--- ACTIVITY ---
Look below for the line holding "E LISTY MAILINGOWEJ" and the line holding "A PRZEDSIĘBIORCÓW". Transcribe exactly those lines and all lines between them, nothing more.

--- RECORDS TO USE ---
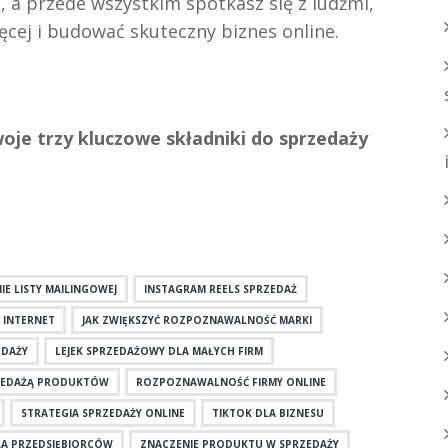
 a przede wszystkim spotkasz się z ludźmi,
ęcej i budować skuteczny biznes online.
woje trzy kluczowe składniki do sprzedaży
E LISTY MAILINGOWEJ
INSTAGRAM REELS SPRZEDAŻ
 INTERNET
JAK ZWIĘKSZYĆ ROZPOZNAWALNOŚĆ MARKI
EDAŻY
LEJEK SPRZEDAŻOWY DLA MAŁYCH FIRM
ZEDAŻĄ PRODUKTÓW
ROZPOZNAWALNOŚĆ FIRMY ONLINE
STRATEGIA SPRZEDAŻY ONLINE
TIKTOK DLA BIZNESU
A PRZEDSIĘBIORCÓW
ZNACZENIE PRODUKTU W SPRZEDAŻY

---

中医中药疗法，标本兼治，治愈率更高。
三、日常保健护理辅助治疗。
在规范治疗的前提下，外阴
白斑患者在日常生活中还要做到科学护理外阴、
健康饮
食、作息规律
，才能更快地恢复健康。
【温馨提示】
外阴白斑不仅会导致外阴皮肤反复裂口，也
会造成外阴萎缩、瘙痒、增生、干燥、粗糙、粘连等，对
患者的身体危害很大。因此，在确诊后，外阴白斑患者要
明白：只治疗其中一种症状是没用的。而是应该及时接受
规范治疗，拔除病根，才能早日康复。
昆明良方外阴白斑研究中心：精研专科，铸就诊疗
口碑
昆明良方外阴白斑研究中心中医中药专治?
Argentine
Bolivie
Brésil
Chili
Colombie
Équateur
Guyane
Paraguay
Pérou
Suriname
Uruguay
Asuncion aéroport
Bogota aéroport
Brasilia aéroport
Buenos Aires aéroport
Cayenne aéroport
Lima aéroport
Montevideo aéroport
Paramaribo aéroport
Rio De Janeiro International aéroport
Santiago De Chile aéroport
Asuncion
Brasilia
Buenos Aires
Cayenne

--- ANSWER TO THE PROBLEM ---
E LISTY MAILINGOWEJ
INSTAGRAM REELS SPRZEDAŻ
 INTERNET
JAK ZWIĘKSZYĆ ROZPOZNAWALNOŚĆ MARKI
EDAŻY
LEJEK SPRZEDAŻOWY DLA MAŁYCH FIRM
ZEDAŻĄ PRODUKTÓW
ROZPOZNAWALNOŚĆ FIRMY ONLINE
STRATEGIA SPRZEDAŻY ONLINE
TIKTOK DLA BIZNESU
A PRZEDSIĘBIORCÓW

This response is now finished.